Conclusion: At current market price, a one-year catch-up program up to age 22 is likely to be cost effective; however, at the assumed tender price, HPV vaccination may be extended to age 26 while remaining cost-effective.
Purpose: To test the efficacy of an expanded version of the BRCA Gist Intelligent Tutoring System (ITS) designed to help women understand and make decisions about genetic testing for breast-cancer risk with a broader range of participants recruited on the web, in local communities, and at two universities.

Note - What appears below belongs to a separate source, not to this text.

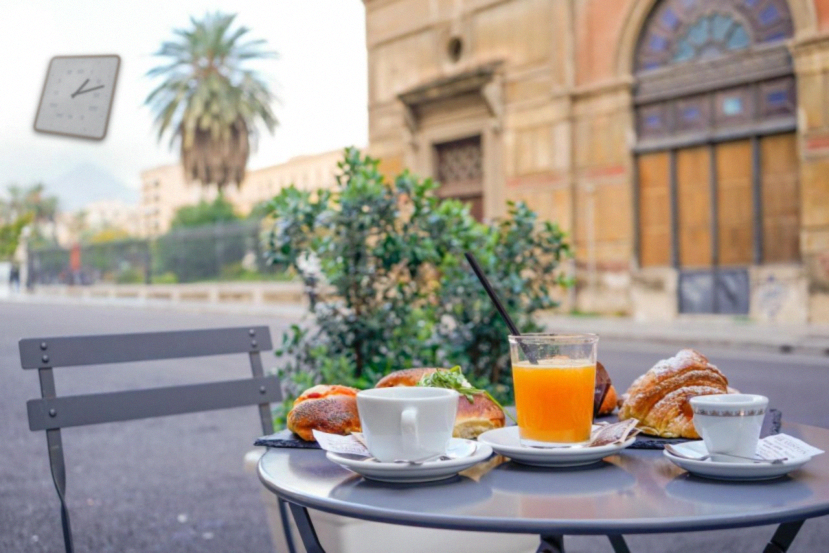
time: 1:12
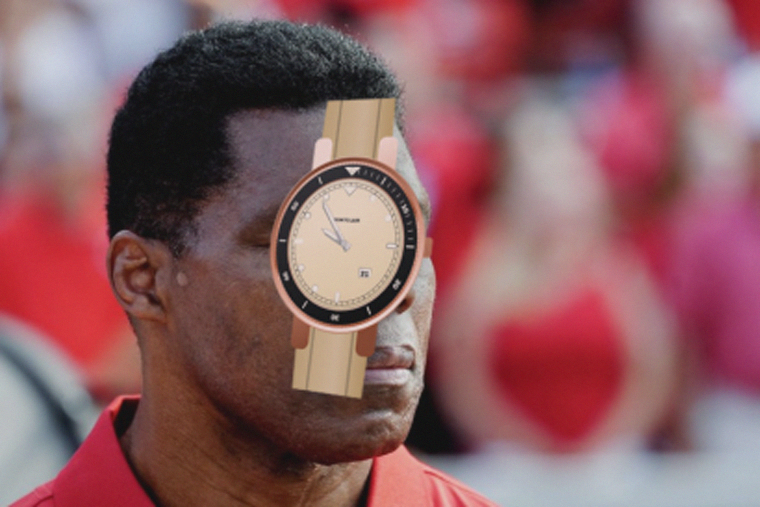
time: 9:54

Methods: This interactive tutorial guided by Fuzzy-Trace Theory is the first use of an ITS in patients' medical decision-making. Three female avatars of varying ethnicities present tutorial information orally, visually, in brief video clips, and in writing (a screen shot is shown below). Tutorial dialogues address questions such as, "how do genes affect breast cancer risk?" Expanded content addresses inherited genetic mutations, what should be considered before genetic testing, how breast cancer spreads, stages of breast cancer, and the Gail model. Using "expectations texts" and Latent Semantic Analysis, a conversational agent (avatar) "understands" and responds to participants' typed questions and comments using natural language. Information pertaining to breast cancer and genetic risk was taken from the National Cancer Institute (NCI) web site, and vetted by medical experts.

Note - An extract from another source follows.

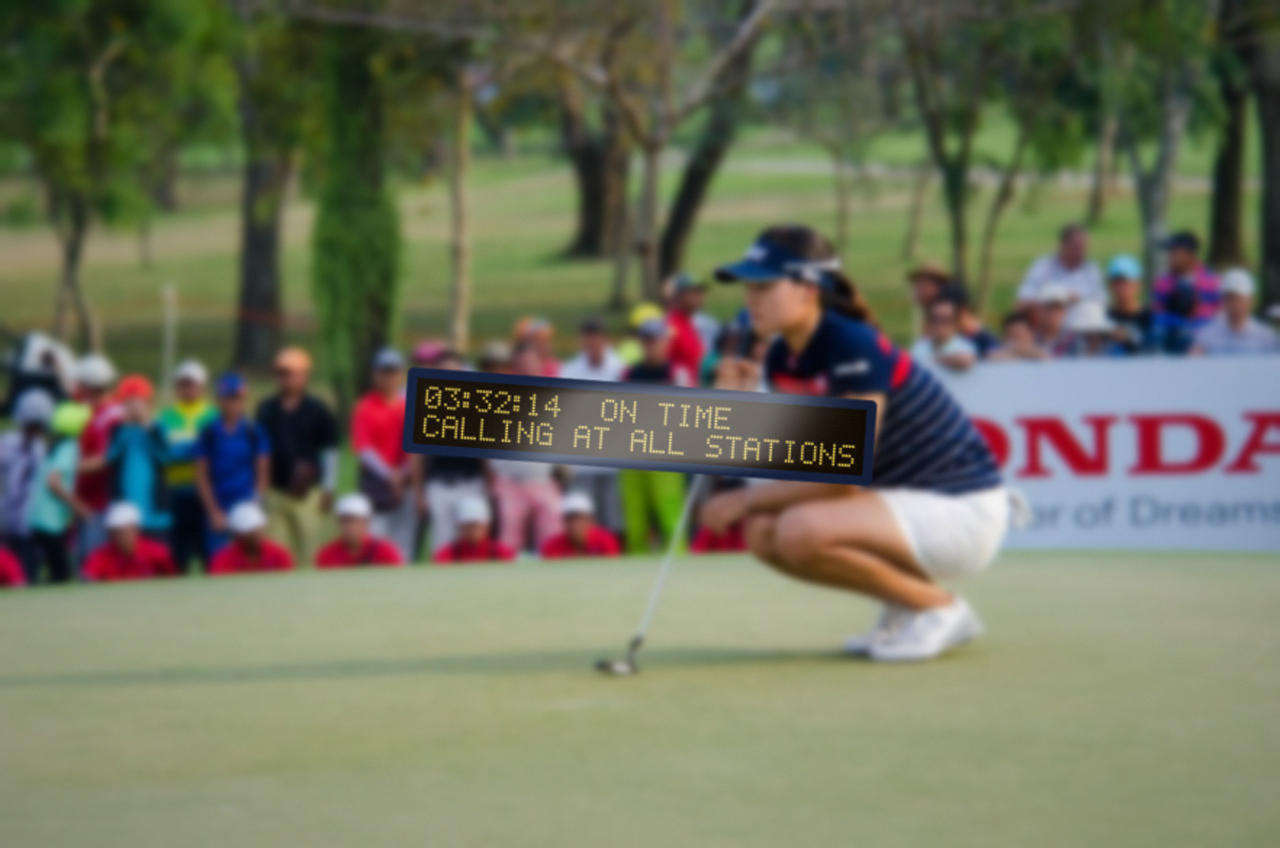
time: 3:32:14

The efficacy of the BRCA Gist ITS was tested in two randomized, controlled experiments equating time on task. Participants in both a laboratory experiment (n=210) and a field experiment (n=180) were randomly assigned to one of three conditions: BRCA Gist; studying pages from the NCI web site covering comparable materials; or a control tutorial on nutrition. Participants were then given a test of content knowledge about breast cancer and genetic risk, twelve scenarios applying their knowledge about assessing breast cancer risk, a gist comprehension measure, and questions about the participant's interest in being tested.
Results: In both the laboratory and field experiments, the BRCA Gist group performed significantly better than the control group on content knowledge about breast cancer and genetic risk, gist comprehension, knowledge application, and risk assessment. Participants' interest in testing was significantly lower following the BRCA Gist tutorial. Effect sizes were generally large.
Conclusions: The BRCA Gist ITS may be fruitfully applied in assisting laypeople in preventive health and medical decision-making by effectively teaching content knowledge, enhancing gist-based comprehension, and increasing the ability to apply knowledge to assess risk and make testing decisions about genetics and breast-cancer.